--- Input data Enclosed Below ---

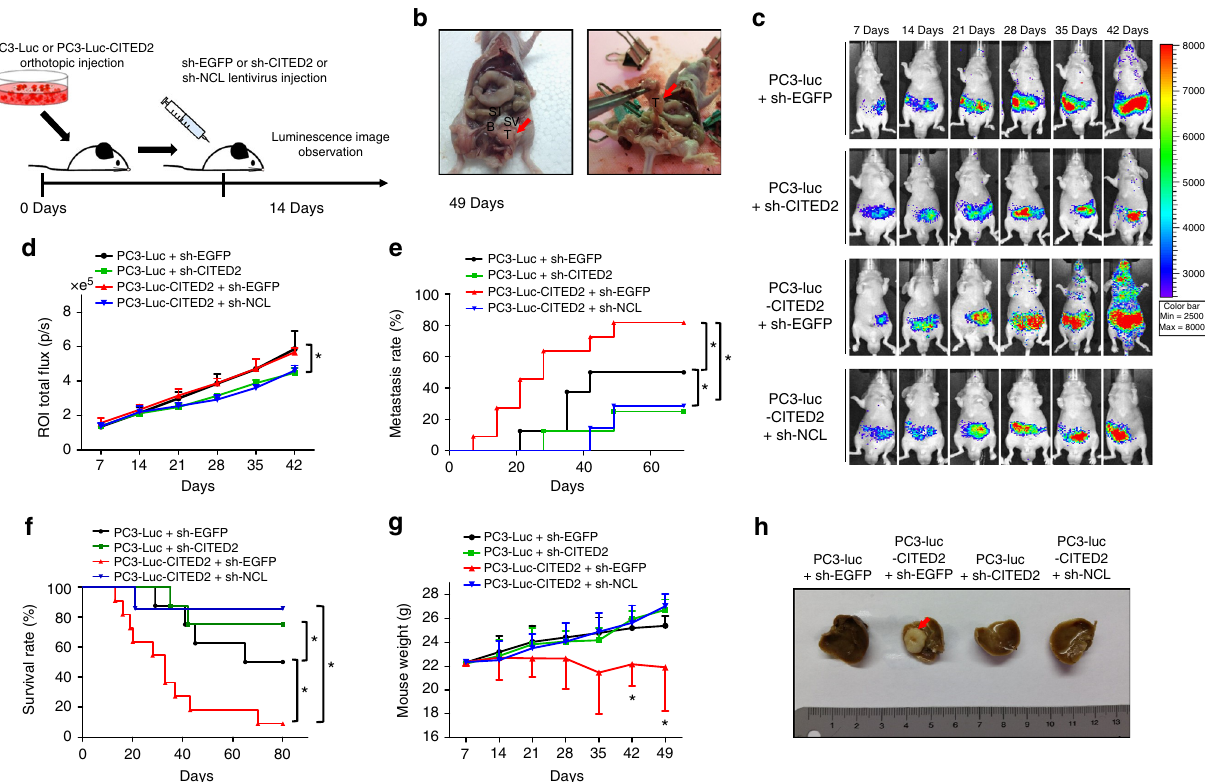
Fig. 6 CITED2 promotes prostate cancer metastasis NCL-dependently in mice. a Schematic diagram of in vivo prostate metastasis model. b Representative photographs of prostate tumors 10 weeks after cell implantation. The luciferase-expressing PC3 cells (0.5 × 10 6 ) were suspended in 20 μ L of sterile PBS and injected into the prostates of Balb/cSlc-nu/nu mice. c Bioluminescent images of primary tumors and metastases were monitored using Xenogen IVIS ® Lumina 100. Color scale bars represent tumor intensity from purple (low) to red (high). d Growth curves of primary tumors were plotted based on bioluminescence intensities. Data are presented as the mean + SD, and * P < 0.05 between two groups by Mann – Whitney statistical analysis. Mouse numbers are 8 in the sh-EGFP group, 8 in the sh-CITED2 group, 11 in the CITED2 + sh-EGFP, and 7 in the CITED2 + sh-NCL group. e Metastasis rate was retrieved according to the Kaplan – Meier method and * P < 0.05 between two groups. Metastasis de fi ned as ROI fl ux value was larger than 1.0 × e 5 . f Kaplan – Meier overall survival rate analyses were followed up until 80 days after xenograft and * P < 0.05 between two groups. g Tumor-bearing mice were weighed in the indicated times. Data are presented as the mean + SD, and * P < 0.05 between two groups by Mann – Whitney statistical analysis. h Representative photographs of livers with metastatic carcinoma nodules (indicated by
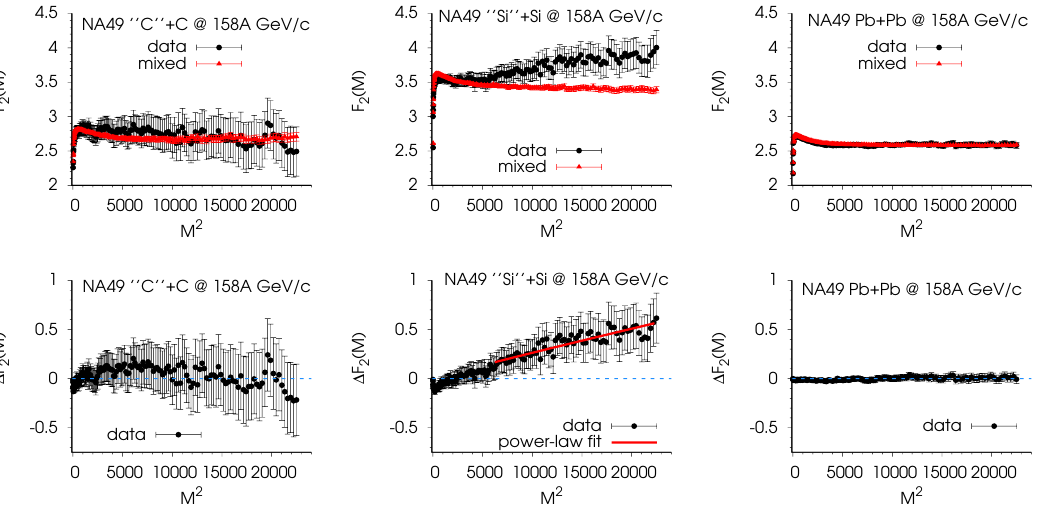
Figure 1. ( Top row ) F 2 ( M ) of original (filled circles) and mixed events (filled triangles) for NA49 “C” + C (left), “Si” + Si (middle), and Pb + Pb (right) most central collisions (12%, 12%, 10%, respectively) √ ( e ) ( M ) for the corresponding systems. “Si” + Si s NN = 17.3 GeV). ( Bottom row ) ∆ F at 158 A GeV/ c ( 2 ( e ) ( M ; C , φ ) = e C ( M 2 ) φ 2 , for M 2 > system (middle) is fitted with a power law, ∆ F 2 2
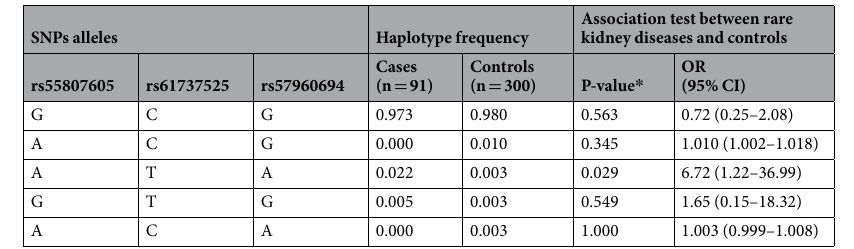
Table 2. Haplotype analysis for CFH, CFHR3 and CFHR5 single nucleotide polymorphisms (SNPs). n = number of subjects; OR = odds ratio; CI = confidence interval. Individual P values and ORs between cases with rare kidney diseases and controls are provided for the haplotypes compared with all the other haplotypes. * Fisher’s exact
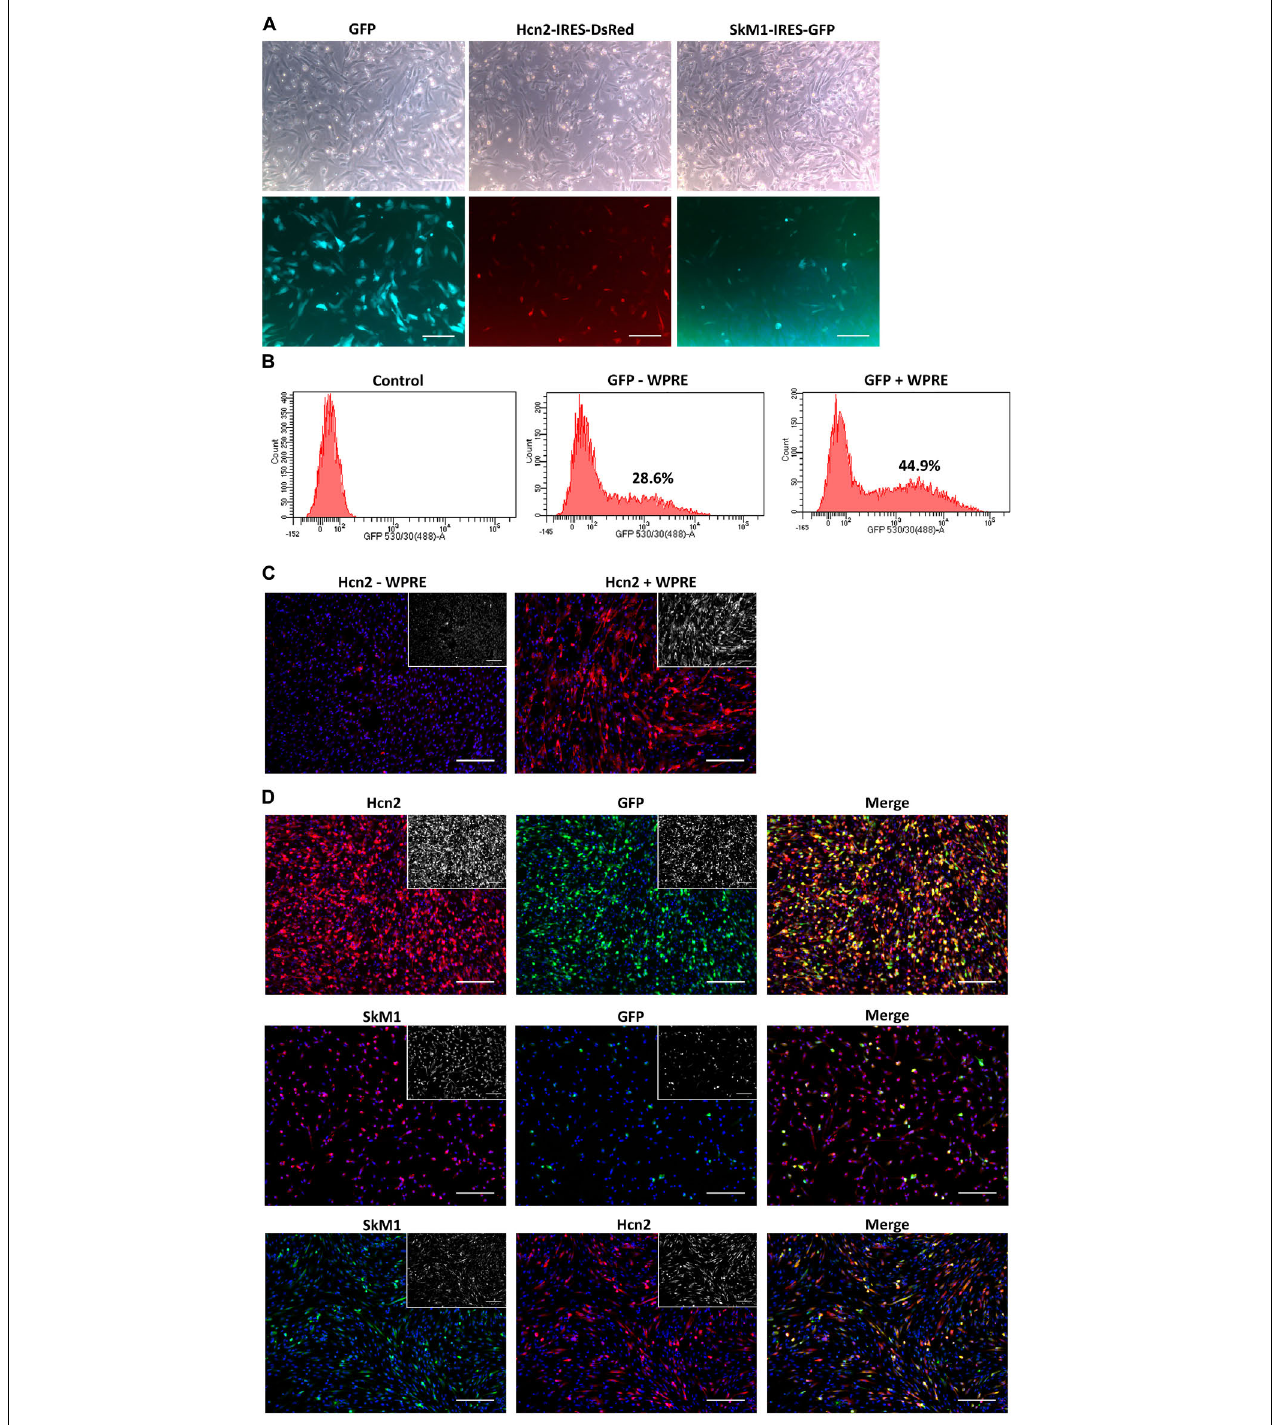
FIGURE 2 | Nucleofection optimization of CPCs. (A) Nucleofection with GFP (left panels), Hcn2 (middle panels) or SkM1 (right panels) plasmids with IRES driven reporter markers. Upper panels show bright field images of nucleofected CPCs and lower panels show expression of reporter markers (DsRed in red and GFP in green). Scale bars represent 200 µ M. (B) FACS data of GFP expression in nucleofected CPCs with a GFP plasmid with (right panel) or without (middle panel) the WPRE motif. Control cells (left panel) do not express GFP. Percentages indicate the % GFP-positive counted cells. (C) Immunocytochemistry of nucleofected CPCs with an Hcn2 plasmid, without or with WPRE motif (left and right panel, respectively). Hcn2 is stained in red and nuclei are counterstained in blue. Staining without DAPI is shown in the insets. (D) Immunocytochemistry of co-expression of Hcn2 (upper panels) and SkM1 (middle panels) with GFP nucleofected CPCs in 4:1 ratio. Lower panels show co-expression of Hcn2 and SkM1 in 1:1 ratio. Staining without DAPI is shown in the insets. Scale bars represent 200 µ M, n = 2.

--- End of Enclosed Input data ---

- [What is needed]
Where a line in the listing above contains "right", copy that line.

- [Written response]
Figure 1. ( Top row ) F 2 ( M ) of original (filled circles) and mixed events (filled triangles) for NA49 “C” + C (left), “Si” + Si (middle), and Pb + Pb (right) most central collisions (12%, 12%, 10%, respectively) √ ( e ) ( M ) for the corresponding systems. “Si” + Si s NN = 17.3 GeV). ( Bottom row ) ∆ F at 158 A GeV/ c ( 2 ( e ) ( M ; C , φ ) = e C ( M 2 ) φ 2 , for M 2 > system (middle) is fitted with a power law, ∆ F 2 2
FIGURE 2 | Nucleofection optimization of CPCs. (A) Nucleofection with GFP (left panels), Hcn2 (middle panels) or SkM1 (right panels) plasmids with IRES driven reporter markers. Upper panels show bright field images of nucleofected CPCs and lower panels show expression of reporter markers (DsRed in red and GFP in green). Scale bars represent 200 µ M. (B) FACS data of GFP expression in nucleofected CPCs with a GFP plasmid with (right panel) or without (middle panel) the WPRE motif. Control cells (left panel) do not express GFP. Percentages indicate the % GFP-positive counted cells. (C) Immunocytochemistry of nucleofected CPCs with an Hcn2 plasmid, without or with WPRE motif (left and right panel, respectively). Hcn2 is stained in red and nuclei are counterstained in blue. Staining without DAPI is shown in the insets. (D) Immunocytochemistry of co-expression of Hcn2 (upper panels) and SkM1 (middle panels) with GFP nucleofected CPCs in 4:1 ratio. Lower panels show co-expression of Hcn2 and SkM1 in 1:1 ratio. Staining without DAPI is shown in the insets. Scale bars represent 200 µ M, n = 2.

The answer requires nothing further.